Dinas PPPA Provsu Tingkatkan Kapasitas SDM Penyedia Layanan Korban Kekerasan terhadap Perempuan dan Anak

Rabu, 27 November 2019

Admin

Berita

Dibaca: 430 kali

Medan. Sampai saat ini angka kekerasan terhadap perempuan dan anak yang dilaporkan terus meningkat, namun laporan terjadinya kekerasan terhadap perempuan dan anak tersebut, belum bisa menggambarkan dengan senyatanya tingkat kekerasan  sebenarnya. Banyak kejadian kekerasan pada perempuan dan anak tidak dilaporkan dan ditindaklanjuti, sehingga tidak tercakup dalam data-data yang dilaporkan.

“Masyarakat masih belum banyak tahu tentang tata cara pelaporan dan kepada lembaga mana harus melapor.
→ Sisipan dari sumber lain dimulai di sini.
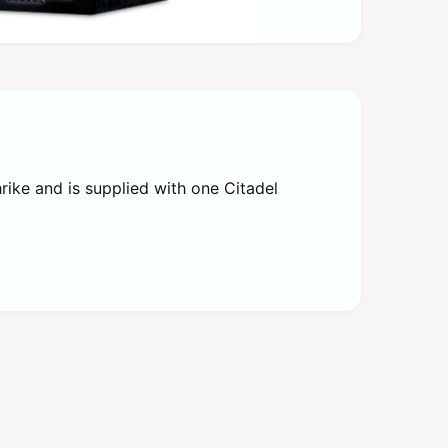
ike and is supplied with one Citadel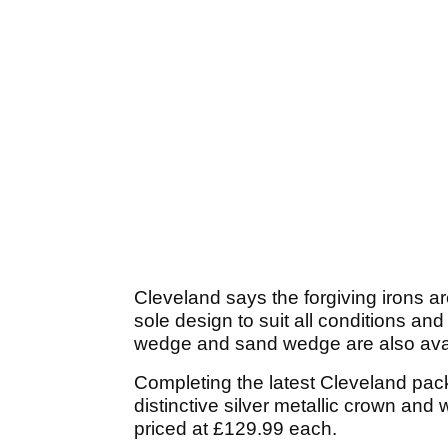
Cleveland says the forgiving irons ar
sole design to suit all conditions a
wedge and sand wedge are also avai
Completing the latest Cleveland pac
distinctive silver metallic crown and 
priced at £129.99 each.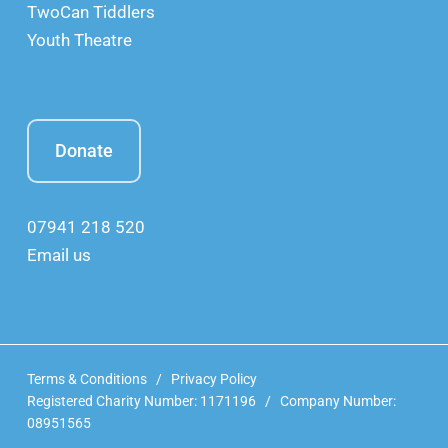
TwoCan Tiddlers
Youth Theatre
Donate
07941 218 520
Email us
Terms & Conditions
/
Privacy Policy
Registered Charity Number: 1171196 / Company Number:
08951565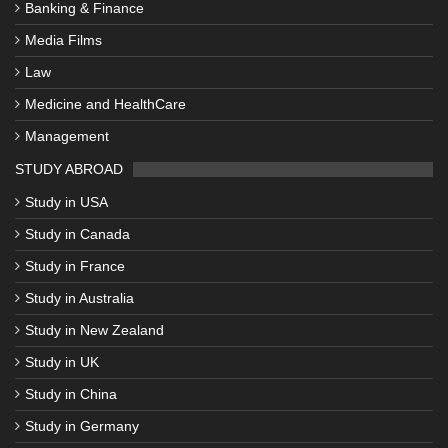
Banking & Finance
Media Films
Law
Medicine and HealthCare
Management
STUDY ABROAD
Study in USA
Study in Canada
Study in France
Study in Australia
Study in New Zealand
Study in UK
Study in China
Study in Germany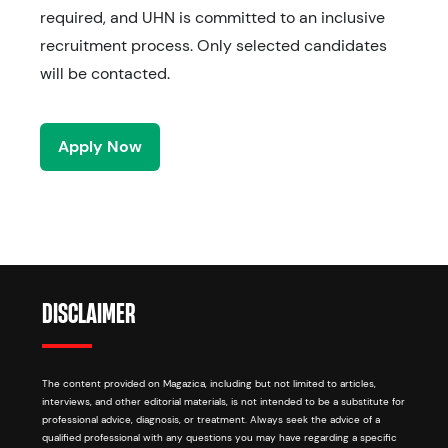
required, and UHN is committed to an inclusive
recruitment process. Only selected candidates
will be contacted.
Apply Now
DISCLAIMER
The content provided on Magazica, including but not limited to articles,
interviews, and other editorial materials, is not intended to be a substitute for
professional advice, diagnosis, or treatment. Always seek the advice of a
qualified professional with any questions you may have regarding a specific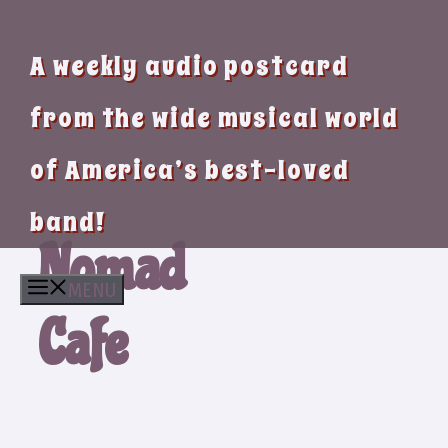
A weekly audio postcard
from the wide musical world
of America’s best-loved
band!
Nomad
MENU
Cafe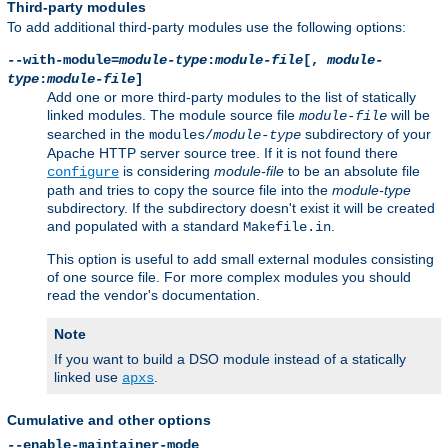
Third-party modules
To add additional third-party modules use the following options:
--with-module=
module-type
:
module-file
[,
module-
type
:
module-file
]
Add one or more third-party modules to the list of statically
linked modules. The module source file
will be
module-file
searched in the
subdirectory of your
modules/
module-type
Apache HTTP server source tree. If it is not found there
is considering
module-file
to be an absolute file
configure
path and tries to copy the source file into the
module-type
subdirectory. If the subdirectory doesn't exist it will be created
and populated with a standard
.
Makefile.in
This option is useful to add small external modules consisting
of one source file. For more complex modules you should
read the vendor's documentation.
Note
If you want to build a DSO module instead of a statically
linked use
.
apxs
Cumulative and other options
--enable-maintainer-mode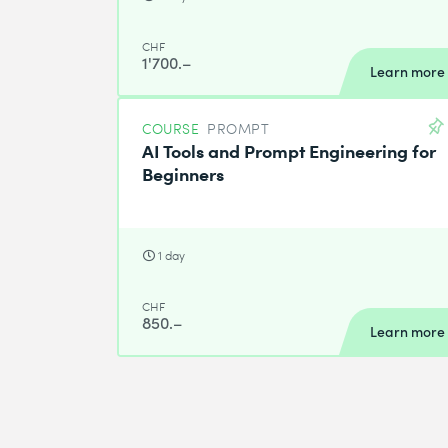
CHF
1'700.–
Learn more
COURSE
PROMPT
AI Tools and Prompt Engineering for
Beginners
1 day
CHF
850.–
Learn more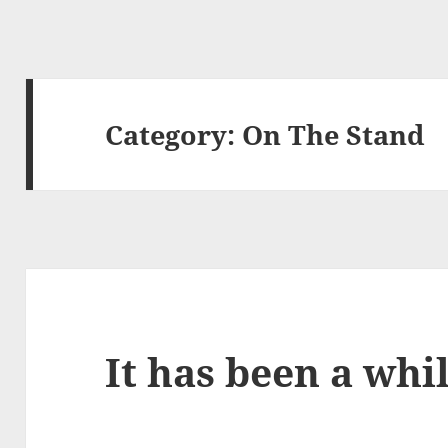
Category:
On The Stand
It has been a whi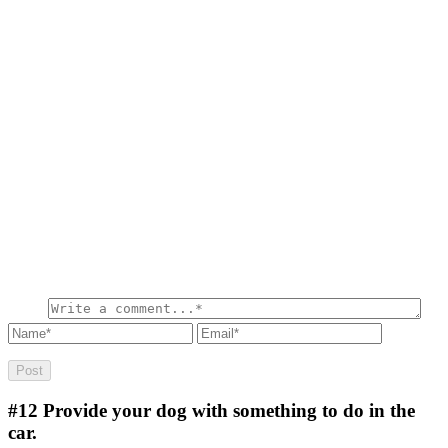
#12
Provide your dog with something to do in the
car.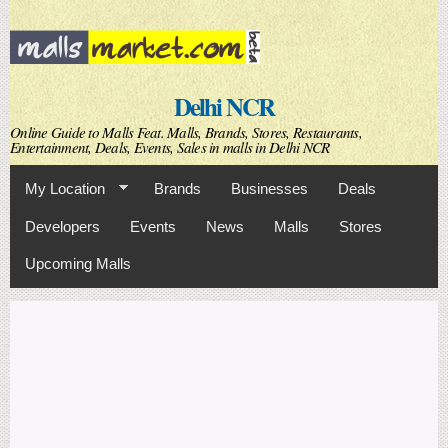
Skip to
main
content
Delhi NCR
Online Guide to Malls Feat. Malls, Brands, Stores, Restaurants,
Entertainment, Deals, Events, Sales in malls in Delhi NCR
My Location
Brands
Businesses
Deals
Developers
Events
News
Malls
Stores
Upcoming Malls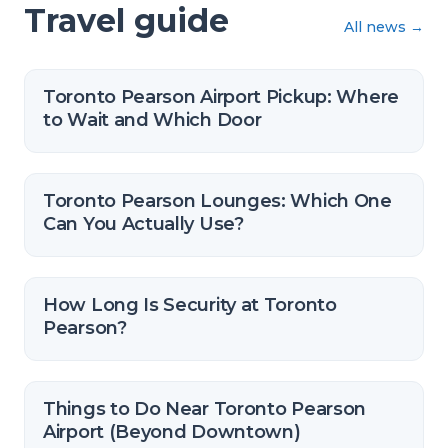
Travel guide
All news
→
Toronto Pearson Airport Pickup: Where
to Wait and Which Door
Toronto Pearson Lounges: Which One
Can You Actually Use?
How Long Is Security at Toronto
Pearson?
Things to Do Near Toronto Pearson
Airport (Beyond Downtown)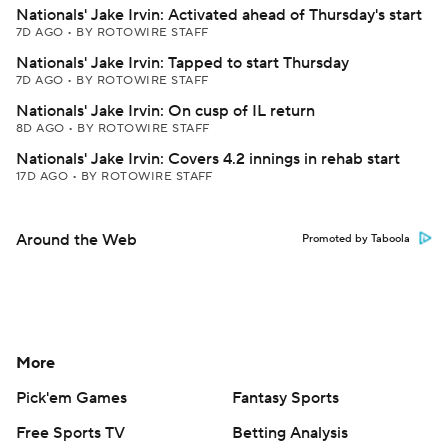
Nationals' Jake Irvin: Activated ahead of Thursday's start
7D AGO
•
BY ROTOWIRE STAFF
Nationals' Jake Irvin: Tapped to start Thursday
7D AGO
•
BY ROTOWIRE STAFF
Nationals' Jake Irvin: On cusp of IL return
8D AGO
•
BY ROTOWIRE STAFF
Nationals' Jake Irvin: Covers 4.2 innings in rehab start
17D AGO
•
BY ROTOWIRE STAFF
Around the Web
Promoted by Taboola
More
Pick'em Games
Fantasy Sports
Free Sports TV
Betting Analysis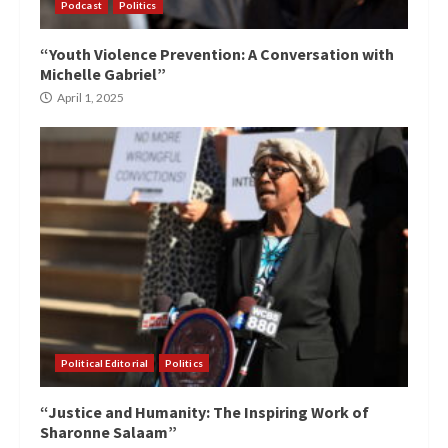
Podcast
Politics
“Youth Violence Prevention: A Conversation with
Michelle Gabriel”
April 1, 2025
Political Editorial
Politics
“Justice and Humanity: The Inspiring Work of
Sharonne Salaam”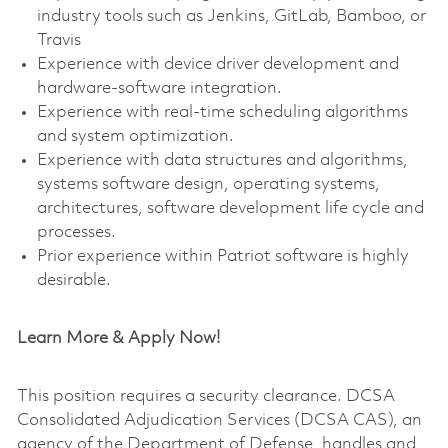
industry tools such as Jenkins, GitLab, Bamboo, or
Travis
Experience with device driver development and
hardware-software integration.
Experience with real-time scheduling algorithms
and system optimization.
Experience with data structures and algorithms,
systems software design, operating systems,
architectures, software development life cycle and
processes.
Prior experience within Patriot software is highly
desirable.
Learn More & Apply Now!
This position requires a security clearance. DCSA
Consolidated Adjudication Services (DCSA CAS), an
agency of the Department of Defense, handles and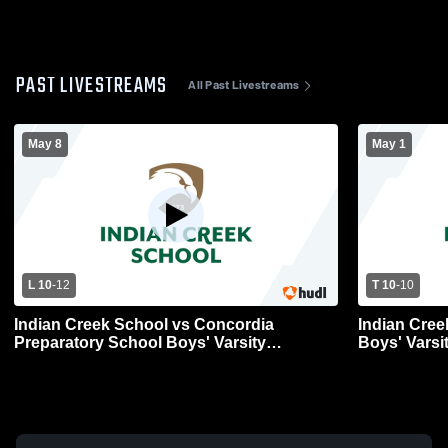
PAST LIVESTREAMS
All Past Livestreams
May 8
May 1
L 10
-
12
T 10
-
10
Indian Creek School vs Concordia
Indian Cree
Preparatory School Boys' Varsity
Boys' Varsi
Lacrosse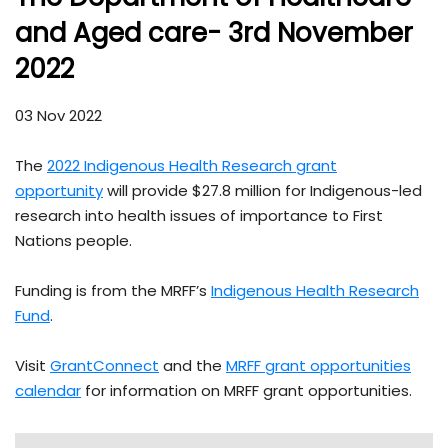
and Aged care- 3rd November
2022
03 Nov 2022
The
2022 Indigenous Health Research grant
opportunity
will provide $27.8 million for Indigenous-led
research into health issues of importance to First
Nations people.
Funding is from the MRFF’s
Indigenous Health Research
Fund
.
Visit
GrantConnect
and the
MRFF grant opportunities
calendar
for information on MRFF grant opportunities.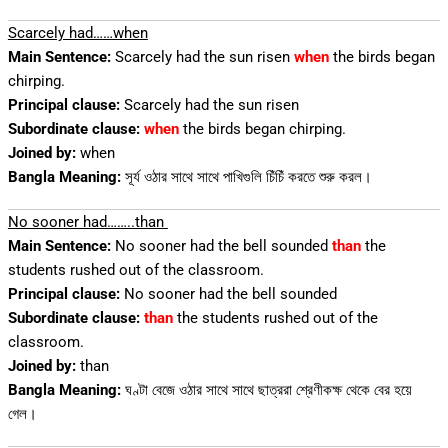
Scarcely had……when
Main Sentence:
Scarcely had the sun risen
when
the birds began
chirping.
Principal clause:
Scarcely had the sun risen
Subordinate clause:
when
the birds began chirping.
Joined by:
when
Bangla Meaning:
সূর্য ওঠার সাথে সাথে পাখিগুলি চিঁচিঁ করতে শুরু করল।
No sooner had……..than
Main Sentence:
No sooner had the bell sounded
than
the
students rushed out of the classroom.
Principal clause:
No sooner had the bell sounded
Subordinate clause:
than
the students rushed out of the
classroom.
Joined by:
than
Bangla Meaning:
ঘণ্টা বেজে ওঠার সাথে সাথে ছাত্ররা শ্রেণীকক্ষ থেকে বের হয়ে
গেল।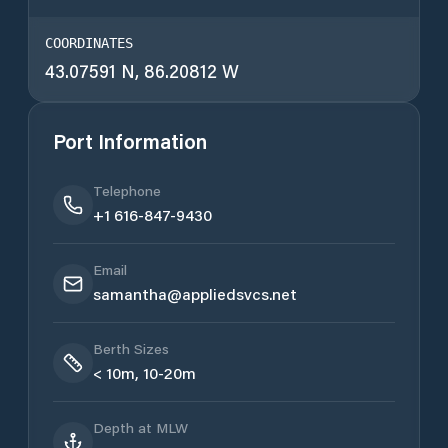
COORDINATES
43.07591 N, 86.20812 W
Port Information
Telephone
+1 616-847-9430
Email
samantha@appliedsvcs.net
Berth Sizes
< 10m, 10-20m
Depth at MLW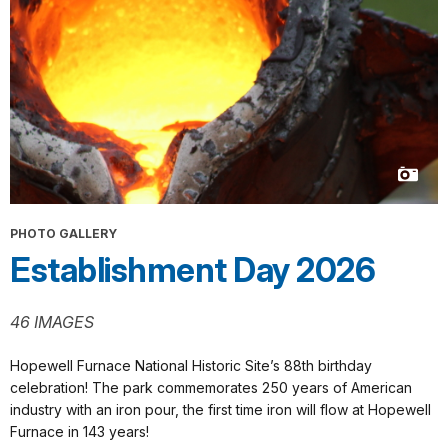
PHOTO GALLERY
Establishment Day 2026
46 IMAGES
Hopewell Furnace National Historic Site’s 88th birthday
celebration! The park commemorates 250 years of American
industry with an iron pour, the first time iron will flow at Hopewell
Furnace in 143 years!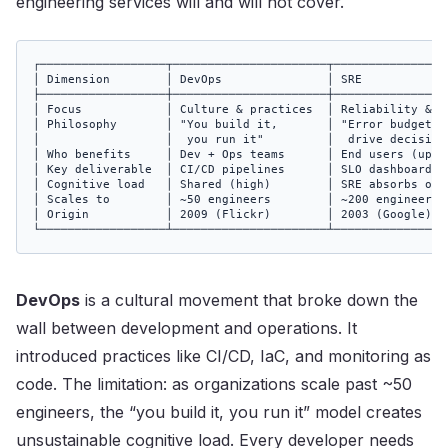
engineering services will and will not cover.
┌──────────────────┬──────────────────────┬────────────────
│ Dimension        │ DevOps               │ SRE            
├──────────────────┼──────────────────────┼────────────────
│ Focus            │ Culture & practices  │ Reliability & S
│ Philosophy       │ "You build it,       │ "Error budgets 
│                  │  you run it"         │  drive decision
│ Who benefits     │ Dev + Ops teams      │ End users (upti
│ Key deliverable  │ CI/CD pipelines      │ SLO dashboards 
│ Cognitive load   │ Shared (high)        │ SRE absorbs ops
│ Scales to        │ ~50 engineers        │ ~200 engineers 
│ Origin           │ 2009 (Flickr)        │ 2003 (Google)  
└──────────────────┴──────────────────────┴────────────────
DevOps
is a cultural movement that broke down the
wall between development and operations. It
introduced practices like CI/CD, IaC, and monitoring as
code. The limitation: as organizations scale past ~50
engineers, the “you build it, you run it” model creates
unsustainable cognitive load. Every developer needs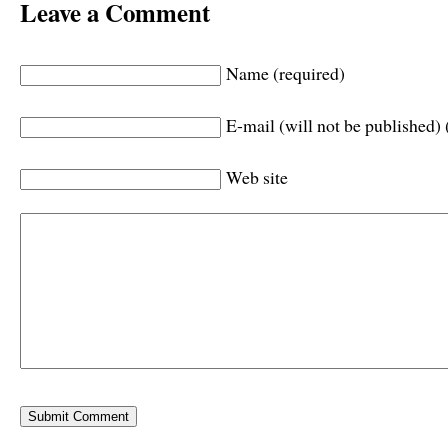
Leave a Comment
Name (required)
E-mail (will not be published) 
Web site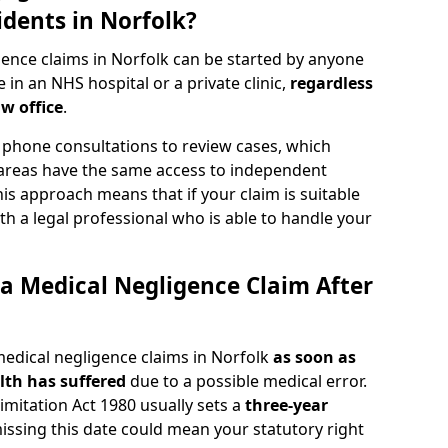
idents in Norfolk?
ence claims in Norfolk can be started by anyone
in an NHS hospital or a private clinic,
regardless
aw office
.
phone consultations to review cases, which
 areas have the same access to independent
 This approach means that if your claim is suitable
th a legal professional who is able to handle your
a Medical Negligence Claim After
medical negligence claims in Norfolk
as soon as
th has suffered
due to a possible medical error.
Limitation Act 1980 usually sets a
three-year
missing this date could mean your statutory right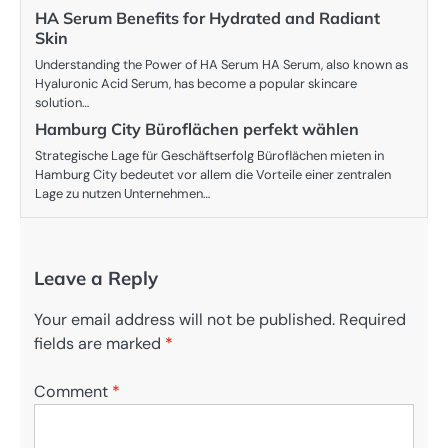
HA Serum Benefits for Hydrated and Radiant
Skin
Understanding the Power of HA Serum HA Serum, also known as
Hyaluronic Acid Serum, has become a popular skincare
solution…
Hamburg City Büroflächen perfekt wählen
Strategische Lage für Geschäftserfolg Büroflächen mieten in
Hamburg City bedeutet vor allem die Vorteile einer zentralen
Lage zu nutzen Unternehmen…
Leave a Reply
Your email address will not be published.
Required
fields are marked
*
Comment
*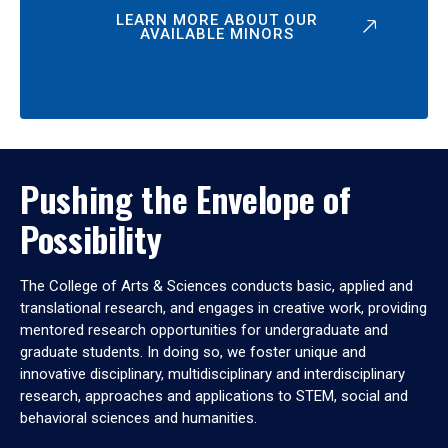
LEARN MORE ABOUT OUR
AVAILABLE MINORS
Pushing the Envelope of
Possibility
The College of Arts & Sciences conducts basic, applied and
translational research, and engages in creative work, providing
mentored research opportunities for undergraduate and
graduate students. In doing so, we foster unique and
innovative disciplinary, multidisciplinary and interdisciplinary
research, approaches and applications to STEM, social and
behavioral sciences and humanities.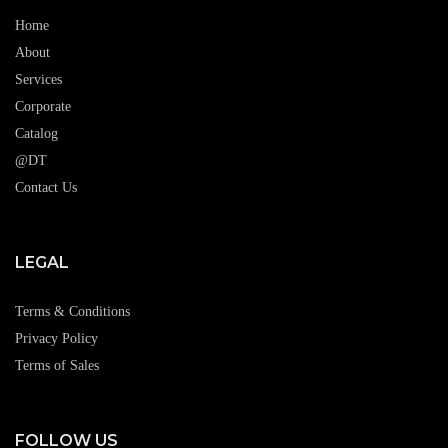
Home
About
Services
Corporate
Catalog
@DT
Contact Us
LEGAL
Terms & Conditions
Privacy Policy
Terms of Sales
FOLLOW US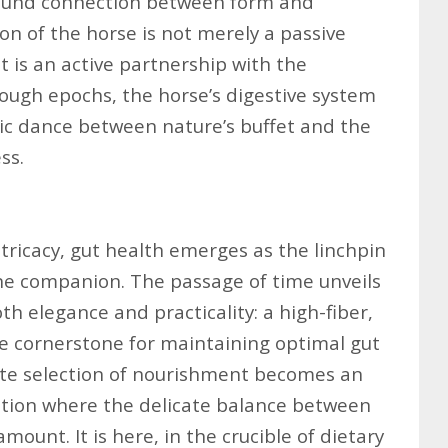
found connection between form and
ion of the horse is not merely a passive
it is an active partnership with the
ough epochs, the horse’s digestive system
mic dance between nature’s buffet and the
ss.
intricacy, gut health emerges as the linchpin
ine companion. The passage of time unveils
th elegance and practicality: a high-fiber,
e cornerstone for maintaining optimal gut
ate selection of nourishment becomes an
ation where the delicate balance between
ount. It is here, in the crucible of dietary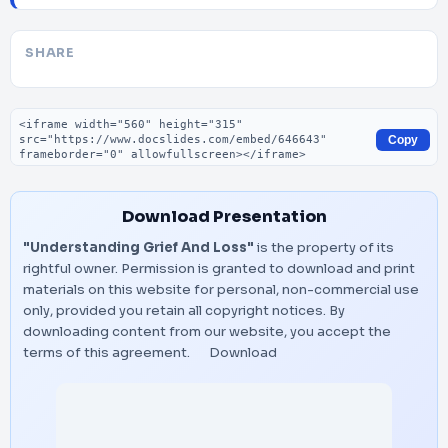
SHARE
Embed code
Copy
Download Presentation
"Understanding Grief And Loss"
is the property of its
rightful owner. Permission is granted to download and print
materials on this website for personal, non-commercial use
only, provided you retain all copyright notices. By
downloading content from our website, you accept the
terms of this agreement.
Download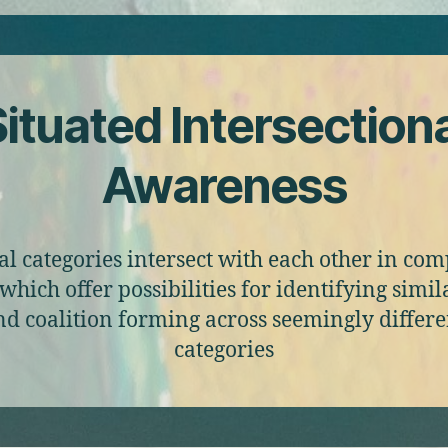
ituated Intersection
Awareness
al categories intersect with each other in co
which offer possibilities for identifying simila
nd coalition forming across seemingly differe
categories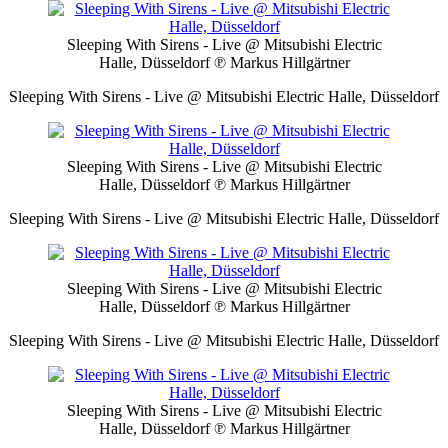
Sleeping With Sirens - Live @ Mitsubishi Electric
Halle, Düsseldorf
℗ Markus Hillgärtner
Sleeping With Sirens - Live @ Mitsubishi Electric Halle, Düsseldorf
Sleeping With Sirens - Live @ Mitsubishi Electric
Halle, Düsseldorf
℗ Markus Hillgärtner
Sleeping With Sirens - Live @ Mitsubishi Electric Halle, Düsseldorf
Sleeping With Sirens - Live @ Mitsubishi Electric
Halle, Düsseldorf
℗ Markus Hillgärtner
Sleeping With Sirens - Live @ Mitsubishi Electric Halle, Düsseldorf
Sleeping With Sirens - Live @ Mitsubishi Electric
Halle, Düsseldorf
℗ Markus Hillgärtner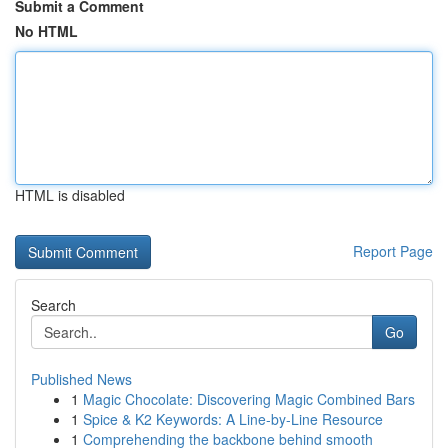
Submit a Comment
No HTML
HTML is disabled
Report Page
Search
Go
Published News
1
Magic Chocolate: Discovering Magic Combined Bars
1
Spice & K2 Keywords: A Line-by-Line Resource
1
Comprehending the backbone behind smooth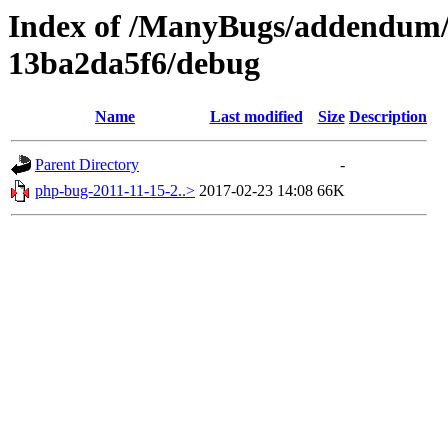
Index of /ManyBugs/addendum/
13ba2da5f6/debug
Name
Last modified
Size
Description
Parent Directory
-
php-bug-2011-11-15-2..>
2017-02-23 14:08
66K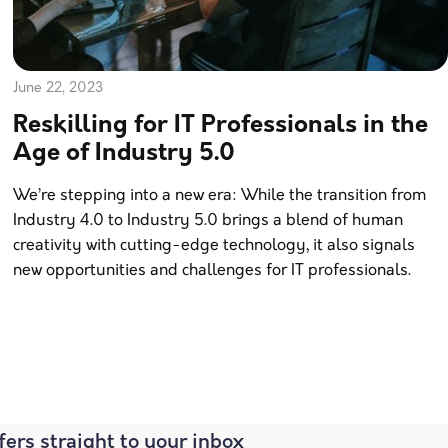
June 22, 2023
Reskilling for IT Professionals in the
Age of Industry 5.0
We’re stepping into a new era: While the transition from
Industry 4.0 to Industry 5.0 brings a blend of human
creativity with cutting-edge technology, it also signals
new opportunities and challenges for IT professionals.
fers straight to your inbox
Di samping itu, masyarakat di pedesaan merasa bahwa melaporkan kejadian kekerasan yang dialami hanya bisa dilakukan di ibukota kabupaten sehingga akan memakan waktu dan biaya, maka perlu mendekatkan layanan pengaduan terhadap perempuan dan anak korban kekerasan sampai ketingkat desa”. Hal ini disampaikan Sekretaris Daerah Provinsi Sumatera Utara, Sabrina, dalam sambutannya pada kegiatan Bimbingan Teknis SDM Penyedia Layanan (Dinas PPPA dan/atau UPT PPA) Kabupaten/Kota di Provinsi Sumatera Utara” di Hotel Aston, Medan, Senin (25/11/19).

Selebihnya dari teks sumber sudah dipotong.